*STORED RECORDS*:

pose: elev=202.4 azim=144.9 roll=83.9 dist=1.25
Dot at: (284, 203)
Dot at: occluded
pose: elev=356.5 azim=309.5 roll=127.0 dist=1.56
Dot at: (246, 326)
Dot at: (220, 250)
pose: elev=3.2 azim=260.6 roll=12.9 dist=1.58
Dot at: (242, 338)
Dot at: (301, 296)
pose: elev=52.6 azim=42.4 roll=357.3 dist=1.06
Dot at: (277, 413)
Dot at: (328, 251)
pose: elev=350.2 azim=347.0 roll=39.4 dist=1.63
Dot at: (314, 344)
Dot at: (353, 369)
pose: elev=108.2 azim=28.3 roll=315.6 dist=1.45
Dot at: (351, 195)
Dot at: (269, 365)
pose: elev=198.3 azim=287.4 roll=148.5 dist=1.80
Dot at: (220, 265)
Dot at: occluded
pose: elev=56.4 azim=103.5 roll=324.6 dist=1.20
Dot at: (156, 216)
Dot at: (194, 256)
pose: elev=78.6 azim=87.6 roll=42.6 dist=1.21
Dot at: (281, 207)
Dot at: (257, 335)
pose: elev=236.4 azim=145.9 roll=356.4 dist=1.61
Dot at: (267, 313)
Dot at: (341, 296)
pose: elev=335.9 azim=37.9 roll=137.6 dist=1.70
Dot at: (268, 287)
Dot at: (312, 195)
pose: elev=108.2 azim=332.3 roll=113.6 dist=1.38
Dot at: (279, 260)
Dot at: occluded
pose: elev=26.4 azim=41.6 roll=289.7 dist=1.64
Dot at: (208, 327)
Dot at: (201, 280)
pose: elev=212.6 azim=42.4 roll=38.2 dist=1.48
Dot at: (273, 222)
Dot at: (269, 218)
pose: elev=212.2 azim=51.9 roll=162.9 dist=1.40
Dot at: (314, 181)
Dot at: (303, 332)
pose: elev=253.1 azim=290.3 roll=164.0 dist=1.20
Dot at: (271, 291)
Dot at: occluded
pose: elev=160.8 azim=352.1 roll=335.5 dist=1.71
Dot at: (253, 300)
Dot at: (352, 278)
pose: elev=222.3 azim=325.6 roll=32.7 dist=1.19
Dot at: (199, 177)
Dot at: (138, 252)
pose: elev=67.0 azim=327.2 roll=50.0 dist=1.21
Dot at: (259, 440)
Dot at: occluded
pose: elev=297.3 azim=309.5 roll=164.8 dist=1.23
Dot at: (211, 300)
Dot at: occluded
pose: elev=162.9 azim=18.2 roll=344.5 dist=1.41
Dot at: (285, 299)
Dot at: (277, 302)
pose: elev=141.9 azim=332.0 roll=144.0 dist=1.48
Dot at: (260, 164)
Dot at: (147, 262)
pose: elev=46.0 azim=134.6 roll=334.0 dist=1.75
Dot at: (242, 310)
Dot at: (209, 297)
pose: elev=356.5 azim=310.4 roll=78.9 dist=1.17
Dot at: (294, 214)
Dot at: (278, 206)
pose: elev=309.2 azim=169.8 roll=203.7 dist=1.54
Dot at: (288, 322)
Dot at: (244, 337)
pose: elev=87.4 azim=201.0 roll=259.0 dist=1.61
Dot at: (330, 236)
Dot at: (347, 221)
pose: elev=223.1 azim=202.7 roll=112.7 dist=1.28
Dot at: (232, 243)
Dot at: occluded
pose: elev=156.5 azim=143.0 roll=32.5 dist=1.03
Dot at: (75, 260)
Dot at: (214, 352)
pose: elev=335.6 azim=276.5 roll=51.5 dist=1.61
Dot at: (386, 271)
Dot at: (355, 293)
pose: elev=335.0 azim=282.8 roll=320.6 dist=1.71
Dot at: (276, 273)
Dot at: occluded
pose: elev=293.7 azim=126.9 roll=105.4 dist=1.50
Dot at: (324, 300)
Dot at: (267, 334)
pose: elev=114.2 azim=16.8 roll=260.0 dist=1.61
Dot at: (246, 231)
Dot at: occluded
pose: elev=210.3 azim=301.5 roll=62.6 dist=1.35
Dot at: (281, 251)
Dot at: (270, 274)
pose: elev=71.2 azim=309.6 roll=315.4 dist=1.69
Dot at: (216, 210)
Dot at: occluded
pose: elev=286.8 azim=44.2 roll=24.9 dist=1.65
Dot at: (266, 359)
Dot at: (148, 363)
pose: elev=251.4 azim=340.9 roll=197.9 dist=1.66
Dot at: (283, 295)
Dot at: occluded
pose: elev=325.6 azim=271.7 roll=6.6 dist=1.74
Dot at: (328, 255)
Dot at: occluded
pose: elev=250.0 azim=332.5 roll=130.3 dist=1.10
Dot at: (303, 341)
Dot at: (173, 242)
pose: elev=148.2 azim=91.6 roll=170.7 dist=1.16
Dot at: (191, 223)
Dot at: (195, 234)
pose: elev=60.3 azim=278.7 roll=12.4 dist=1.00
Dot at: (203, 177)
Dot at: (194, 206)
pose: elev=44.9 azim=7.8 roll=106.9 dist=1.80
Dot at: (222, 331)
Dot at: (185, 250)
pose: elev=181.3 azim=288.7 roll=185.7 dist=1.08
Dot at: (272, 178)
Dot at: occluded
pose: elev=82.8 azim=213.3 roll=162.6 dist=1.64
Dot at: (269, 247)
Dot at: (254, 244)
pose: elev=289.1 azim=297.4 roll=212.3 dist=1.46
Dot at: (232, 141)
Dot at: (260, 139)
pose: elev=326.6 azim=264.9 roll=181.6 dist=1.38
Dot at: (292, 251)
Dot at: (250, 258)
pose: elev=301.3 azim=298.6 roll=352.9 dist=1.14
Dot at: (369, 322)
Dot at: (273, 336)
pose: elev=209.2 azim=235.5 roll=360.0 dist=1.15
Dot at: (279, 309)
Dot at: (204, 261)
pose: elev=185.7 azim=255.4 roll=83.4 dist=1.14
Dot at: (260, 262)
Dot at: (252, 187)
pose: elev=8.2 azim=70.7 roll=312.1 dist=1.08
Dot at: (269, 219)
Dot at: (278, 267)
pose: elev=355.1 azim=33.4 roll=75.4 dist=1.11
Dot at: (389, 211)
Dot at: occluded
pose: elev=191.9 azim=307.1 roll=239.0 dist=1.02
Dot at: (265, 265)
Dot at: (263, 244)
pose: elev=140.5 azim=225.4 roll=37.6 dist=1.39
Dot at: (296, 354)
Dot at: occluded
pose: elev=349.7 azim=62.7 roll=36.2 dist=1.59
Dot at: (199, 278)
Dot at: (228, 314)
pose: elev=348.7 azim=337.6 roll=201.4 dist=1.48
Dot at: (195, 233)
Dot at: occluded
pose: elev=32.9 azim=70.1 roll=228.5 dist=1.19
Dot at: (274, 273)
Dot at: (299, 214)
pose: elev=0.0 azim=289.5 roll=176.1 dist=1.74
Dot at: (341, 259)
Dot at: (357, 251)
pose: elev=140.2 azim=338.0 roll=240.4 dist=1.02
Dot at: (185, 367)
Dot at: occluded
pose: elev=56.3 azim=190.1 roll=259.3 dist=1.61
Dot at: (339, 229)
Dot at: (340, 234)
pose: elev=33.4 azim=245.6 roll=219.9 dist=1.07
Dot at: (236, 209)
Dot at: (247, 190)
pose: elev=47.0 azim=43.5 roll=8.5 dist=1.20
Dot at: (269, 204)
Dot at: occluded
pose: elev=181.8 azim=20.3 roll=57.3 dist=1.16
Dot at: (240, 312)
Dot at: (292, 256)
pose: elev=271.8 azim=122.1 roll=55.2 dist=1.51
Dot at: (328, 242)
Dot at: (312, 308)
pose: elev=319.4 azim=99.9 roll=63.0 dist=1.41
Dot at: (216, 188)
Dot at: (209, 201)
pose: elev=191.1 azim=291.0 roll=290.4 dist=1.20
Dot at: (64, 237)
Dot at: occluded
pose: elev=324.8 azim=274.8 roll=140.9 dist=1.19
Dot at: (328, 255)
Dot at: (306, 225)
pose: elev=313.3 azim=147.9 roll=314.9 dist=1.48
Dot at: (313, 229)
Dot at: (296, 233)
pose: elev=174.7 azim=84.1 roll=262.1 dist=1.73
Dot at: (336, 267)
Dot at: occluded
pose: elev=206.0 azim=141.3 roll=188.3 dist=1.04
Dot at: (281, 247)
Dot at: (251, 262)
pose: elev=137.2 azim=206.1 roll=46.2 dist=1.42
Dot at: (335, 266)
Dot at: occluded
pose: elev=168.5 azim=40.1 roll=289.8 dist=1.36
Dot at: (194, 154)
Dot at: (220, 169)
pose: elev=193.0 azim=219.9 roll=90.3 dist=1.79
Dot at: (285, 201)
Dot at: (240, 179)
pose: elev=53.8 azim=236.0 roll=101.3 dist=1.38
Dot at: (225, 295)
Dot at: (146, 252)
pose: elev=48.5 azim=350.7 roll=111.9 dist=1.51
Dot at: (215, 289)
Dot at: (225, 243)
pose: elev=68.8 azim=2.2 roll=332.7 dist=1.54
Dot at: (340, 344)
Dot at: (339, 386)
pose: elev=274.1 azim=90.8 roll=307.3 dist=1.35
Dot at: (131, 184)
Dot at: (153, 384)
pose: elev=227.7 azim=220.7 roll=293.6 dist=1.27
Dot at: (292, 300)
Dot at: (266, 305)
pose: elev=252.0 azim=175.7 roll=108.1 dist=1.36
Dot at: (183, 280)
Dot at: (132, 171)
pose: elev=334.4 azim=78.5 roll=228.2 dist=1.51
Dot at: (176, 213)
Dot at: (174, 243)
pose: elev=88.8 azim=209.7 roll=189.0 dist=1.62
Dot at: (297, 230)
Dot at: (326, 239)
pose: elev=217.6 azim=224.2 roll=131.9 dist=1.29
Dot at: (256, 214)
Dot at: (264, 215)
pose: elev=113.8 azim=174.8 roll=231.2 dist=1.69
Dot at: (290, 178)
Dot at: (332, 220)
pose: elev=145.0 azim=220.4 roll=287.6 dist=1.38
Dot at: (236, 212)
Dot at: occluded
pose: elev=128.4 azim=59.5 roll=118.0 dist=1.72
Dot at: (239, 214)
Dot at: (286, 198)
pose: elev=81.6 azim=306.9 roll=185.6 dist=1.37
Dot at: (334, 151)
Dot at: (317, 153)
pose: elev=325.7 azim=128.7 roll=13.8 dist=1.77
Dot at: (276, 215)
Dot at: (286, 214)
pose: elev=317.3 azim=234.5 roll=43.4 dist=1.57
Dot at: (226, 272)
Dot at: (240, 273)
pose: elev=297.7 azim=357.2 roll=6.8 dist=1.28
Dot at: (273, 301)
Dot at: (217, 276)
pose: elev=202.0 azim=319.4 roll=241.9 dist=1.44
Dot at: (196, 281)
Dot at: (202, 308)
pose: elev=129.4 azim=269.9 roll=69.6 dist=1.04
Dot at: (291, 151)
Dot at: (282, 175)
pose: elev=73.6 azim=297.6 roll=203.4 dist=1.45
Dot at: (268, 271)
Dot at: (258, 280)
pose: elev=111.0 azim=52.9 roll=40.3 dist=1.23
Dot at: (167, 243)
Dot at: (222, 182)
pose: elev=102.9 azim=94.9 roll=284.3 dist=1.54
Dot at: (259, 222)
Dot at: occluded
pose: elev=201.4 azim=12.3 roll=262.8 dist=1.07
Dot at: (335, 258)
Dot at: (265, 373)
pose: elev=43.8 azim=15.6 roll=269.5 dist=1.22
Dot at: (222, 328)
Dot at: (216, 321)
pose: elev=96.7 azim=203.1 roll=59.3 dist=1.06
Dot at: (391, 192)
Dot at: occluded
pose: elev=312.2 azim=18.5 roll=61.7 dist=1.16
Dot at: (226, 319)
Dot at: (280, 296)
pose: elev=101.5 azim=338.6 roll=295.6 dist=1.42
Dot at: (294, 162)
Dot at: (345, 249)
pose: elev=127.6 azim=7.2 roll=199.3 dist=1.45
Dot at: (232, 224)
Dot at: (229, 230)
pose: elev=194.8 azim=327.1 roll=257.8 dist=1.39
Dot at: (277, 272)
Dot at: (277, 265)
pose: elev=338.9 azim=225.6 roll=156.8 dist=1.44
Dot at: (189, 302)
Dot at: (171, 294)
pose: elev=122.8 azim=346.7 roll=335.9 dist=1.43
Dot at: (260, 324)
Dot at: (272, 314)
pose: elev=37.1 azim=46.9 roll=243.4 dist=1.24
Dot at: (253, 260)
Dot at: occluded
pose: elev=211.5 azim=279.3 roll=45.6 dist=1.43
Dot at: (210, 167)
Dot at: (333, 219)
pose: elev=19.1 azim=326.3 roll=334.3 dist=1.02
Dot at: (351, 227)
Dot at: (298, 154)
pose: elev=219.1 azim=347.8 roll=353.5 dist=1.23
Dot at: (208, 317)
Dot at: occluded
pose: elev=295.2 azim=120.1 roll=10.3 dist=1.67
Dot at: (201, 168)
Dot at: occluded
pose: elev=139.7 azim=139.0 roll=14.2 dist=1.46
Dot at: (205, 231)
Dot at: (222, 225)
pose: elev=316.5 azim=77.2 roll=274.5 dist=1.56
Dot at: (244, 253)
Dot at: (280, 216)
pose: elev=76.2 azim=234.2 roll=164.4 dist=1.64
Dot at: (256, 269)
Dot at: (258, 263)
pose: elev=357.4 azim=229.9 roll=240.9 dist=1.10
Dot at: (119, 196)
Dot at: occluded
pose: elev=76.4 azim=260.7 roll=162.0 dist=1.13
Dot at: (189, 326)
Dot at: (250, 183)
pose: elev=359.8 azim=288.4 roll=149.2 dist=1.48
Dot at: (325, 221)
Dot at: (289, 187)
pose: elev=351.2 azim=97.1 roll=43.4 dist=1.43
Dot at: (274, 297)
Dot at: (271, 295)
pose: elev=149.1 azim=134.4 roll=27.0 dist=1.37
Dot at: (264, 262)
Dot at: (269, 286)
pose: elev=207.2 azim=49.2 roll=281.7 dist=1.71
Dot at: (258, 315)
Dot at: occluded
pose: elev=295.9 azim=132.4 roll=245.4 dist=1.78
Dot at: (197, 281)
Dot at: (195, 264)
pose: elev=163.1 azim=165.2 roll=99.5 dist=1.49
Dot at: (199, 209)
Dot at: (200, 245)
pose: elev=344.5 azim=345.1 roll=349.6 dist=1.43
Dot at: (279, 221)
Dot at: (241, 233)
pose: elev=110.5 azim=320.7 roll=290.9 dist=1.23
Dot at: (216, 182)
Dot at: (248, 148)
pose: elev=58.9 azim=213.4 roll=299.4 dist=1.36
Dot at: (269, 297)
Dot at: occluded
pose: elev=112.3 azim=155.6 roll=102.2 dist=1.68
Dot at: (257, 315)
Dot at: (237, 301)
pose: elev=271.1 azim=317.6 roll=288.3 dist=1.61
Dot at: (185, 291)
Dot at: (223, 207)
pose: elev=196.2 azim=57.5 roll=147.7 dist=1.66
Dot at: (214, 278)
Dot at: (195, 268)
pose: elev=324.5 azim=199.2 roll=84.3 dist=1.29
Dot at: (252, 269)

*SHORT TASK*:
Can you set out the stretch of material from the line containing "pose: elev=191.9 azim=307.1" through the line containing "Dot at: (340, 234)" as a numbered list, one line per item, with blank lines left out?

*FULL SOLUTION*:
1. pose: elev=191.9 azim=307.1 roll=239.0 dist=1.02
2. Dot at: (265, 265)
3. Dot at: (263, 244)
4. pose: elev=140.5 azim=225.4 roll=37.6 dist=1.39
5. Dot at: (296, 354)
6. Dot at: occluded
7. pose: elev=349.7 azim=62.7 roll=36.2 dist=1.59
8. Dot at: (199, 278)
9. Dot at: (228, 314)
10. pose: elev=348.7 azim=337.6 roll=201.4 dist=1.48
11. Dot at: (195, 233)
12. Dot at: occluded
13. pose: elev=32.9 azim=70.1 roll=228.5 dist=1.19
14. Dot at: (274, 273)
15. Dot at: (299, 214)
16. pose: elev=0.0 azim=289.5 roll=176.1 dist=1.74
17. Dot at: (341, 259)
18. Dot at: (357, 251)
19. pose: elev=140.2 azim=338.0 roll=240.4 dist=1.02
20. Dot at: (185, 367)
21. Dot at: occluded
22. pose: elev=56.3 azim=190.1 roll=259.3 dist=1.61
23. Dot at: (339, 229)
24. Dot at: (340, 234)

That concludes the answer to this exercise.